*** Opening of Records supplied ***
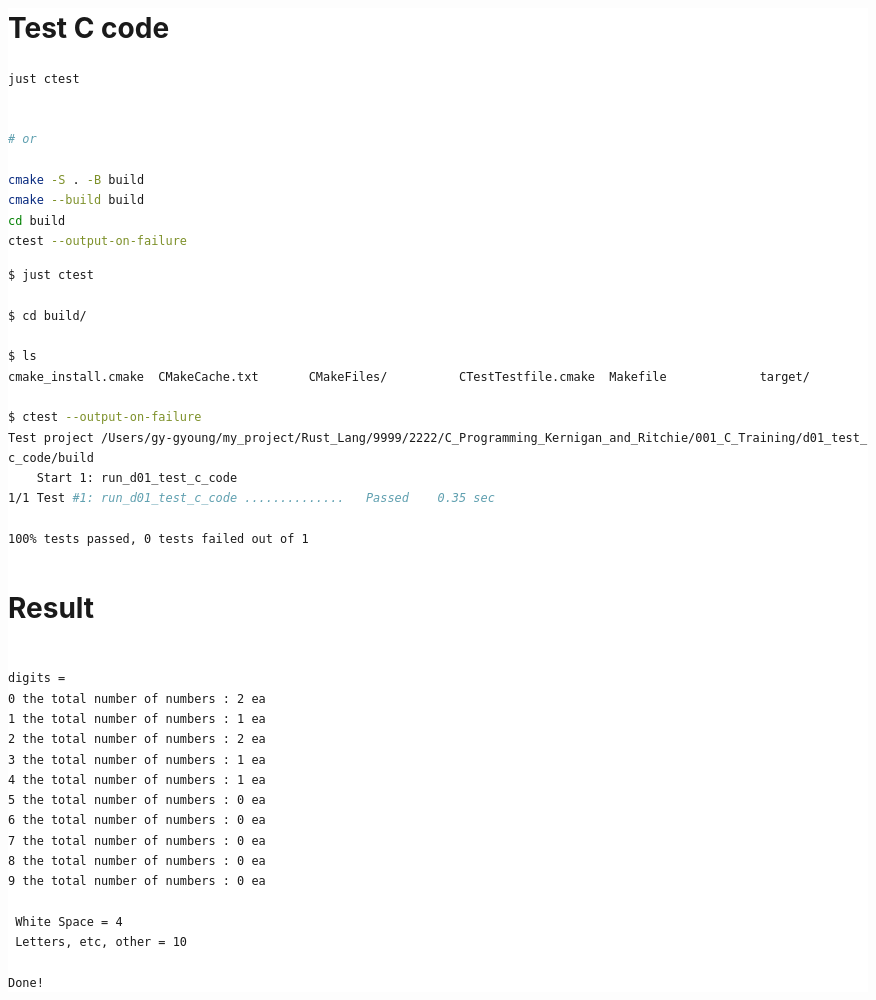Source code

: # Test C code

```bash
just ctest


# or

cmake -S . -B build
cmake --build build
cd build
ctest --output-on-failure

```

```bash
$ just ctest

$ cd build/

$ ls
cmake_install.cmake  CMakeCache.txt       CMakeFiles/          CTestTestfile.cmake  Makefile             target/

$ ctest --output-on-failure
Test project /Users/gy-gyoung/my_project/Rust_Lang/9999/2222/C_Programming_Kernigan_and_Ritchie/001_C_Training/d01_test_c_code/build
    Start 1: run_d01_test_c_code
1/1 Test #1: run_d01_test_c_code ..............   Passed    0.35 sec

100% tests passed, 0 tests failed out of 1    
```

# Result

#

```bash
digits =
0 the total number of numbers : 2 ea
1 the total number of numbers : 1 ea
2 the total number of numbers : 2 ea
3 the total number of numbers : 1 ea
4 the total number of numbers : 1 ea
5 the total number of numbers : 0 ea
6 the total number of numbers : 0 ea
7 the total number of numbers : 0 ea
8 the total number of numbers : 0 ea
9 the total number of numbers : 0 ea

 White Space = 4
 Letters, etc, other = 10

Done!
```
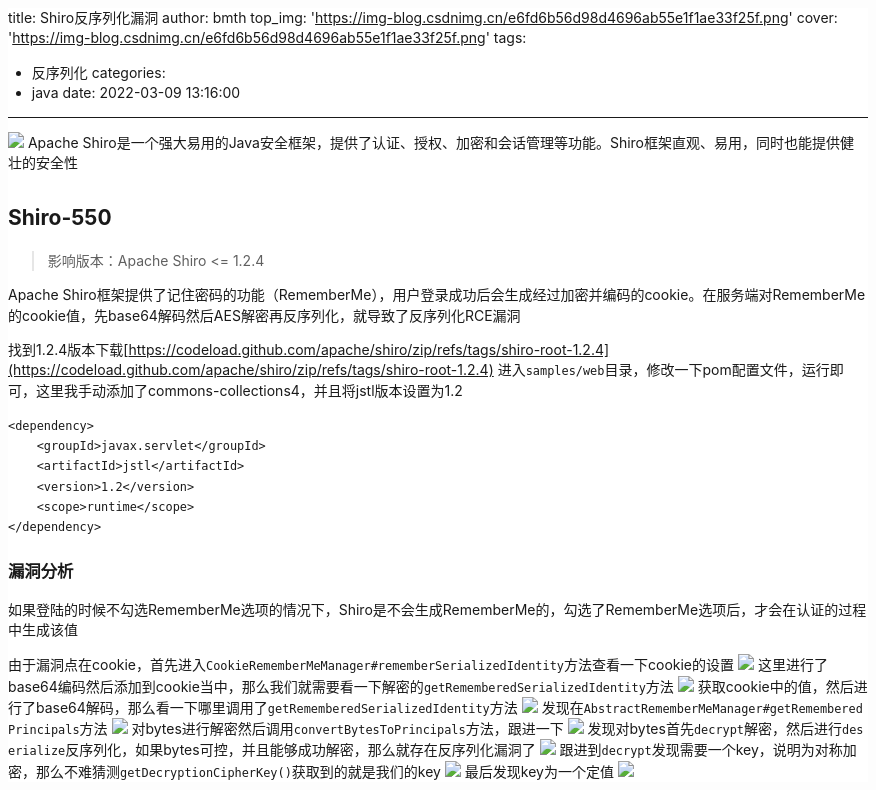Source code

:title: Shiro反序列化漏洞
author: bmth
top_img: 'https://img-blog.csdnimg.cn/e6fd6b56d98d4696ab55e1f1ae33f25f.png'
cover: 'https://img-blog.csdnimg.cn/e6fd6b56d98d4696ab55e1f1ae33f25f.png'
tags:
  - 反序列化
categories:
  - java
date: 2022-03-09 13:16:00
---
![](https://img-blog.csdnimg.cn/e6fd6b56d98d4696ab55e1f1ae33f25f.png)
Apache Shiro是一个强大易用的Java安全框架，提供了认证、授权、加密和会话管理等功能。Shiro框架直观、易用，同时也能提供健壮的安全性
## Shiro-550
>影响版本：Apache Shiro <= 1.2.4

Apache Shiro框架提供了记住密码的功能（RememberMe），用户登录成功后会生成经过加密并编码的cookie。在服务端对RememberMe的cookie值，先base64解码然后AES解密再反序列化，就导致了反序列化RCE漏洞

找到1.2.4版本下载[https://codeload.github.com/apache/shiro/zip/refs/tags/shiro-root-1.2.4](https://codeload.github.com/apache/shiro/zip/refs/tags/shiro-root-1.2.4)
进入`samples/web`目录，修改一下pom配置文件，运行即可，这里我手动添加了commons-collections4，并且将jstl版本设置为1.2
```
<dependency>
	<groupId>javax.servlet</groupId>
	<artifactId>jstl</artifactId>
	<version>1.2</version>
	<scope>runtime</scope>
</dependency>
```
### 漏洞分析
如果登陆的时候不勾选RememberMe选项的情况下，Shiro是不会生成RememberMe的，勾选了RememberMe选项后，才会在认证的过程中生成该值

由于漏洞点在cookie，首先进入`CookieRememberMeManager#rememberSerializedIdentity`方法查看一下cookie的设置
![](https://img-blog.csdnimg.cn/081ca20d7b284feb8c243ea4260aac5c.png)
这里进行了base64编码然后添加到cookie当中，那么我们就需要看一下解密的`getRememberedSerializedIdentity`方法
![](https://img-blog.csdnimg.cn/bc447f21f51a4c38a720f713d0fb89f6.png)
获取cookie中的值，然后进行了base64解码，那么看一下哪里调用了`getRememberedSerializedIdentity`方法
![](https://img-blog.csdnimg.cn/a4f15ff78b0a47b989566800d5f62de4.png)
发现在`AbstractRememberMeManager#getRememberedPrincipals`方法
![](https://img-blog.csdnimg.cn/5e12a97b0aca4ba28479aae46cc655fb.png)
对bytes进行解密然后调用`convertBytesToPrincipals`方法，跟进一下
![](https://img-blog.csdnimg.cn/e07861170da0489c9919b1cd22a7503d.png)
发现对bytes首先`decrypt`解密，然后进行`deserialize`反序列化，如果bytes可控，并且能够成功解密，那么就存在反序列化漏洞了
![](https://img-blog.csdnimg.cn/5ea82cb7092545daa07d2ede5baad9d4.png)
跟进到`decrypt`发现需要一个key，说明为对称加密，那么不难猜测`getDecryptionCipherKey()`获取到的就是我们的key
![](https://img-blog.csdnimg.cn/f33ee5d1bbfc40769a496309f7343296.png)
最后发现key为一个定值
![](https://img-blog.csdnimg.cn/487398ec1a5346cc9396af8a2f1d23d0.png)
*** Close of Records supplied ***
*Problem to work on*: Would you please copy every line in the data that contains the word "numbers"?

*Your response*:
0 the total number of numbers : 2 ea
1 the total number of numbers : 1 ea
2 the total number of numbers : 2 ea
3 the total number of numbers : 1 ea
4 the total number of numbers : 1 ea
5 the total number of numbers : 0 ea
6 the total number of numbers : 0 ea
7 the total number of numbers : 0 ea
8 the total number of numbers : 0 ea
9 the total number of numbers : 0 ea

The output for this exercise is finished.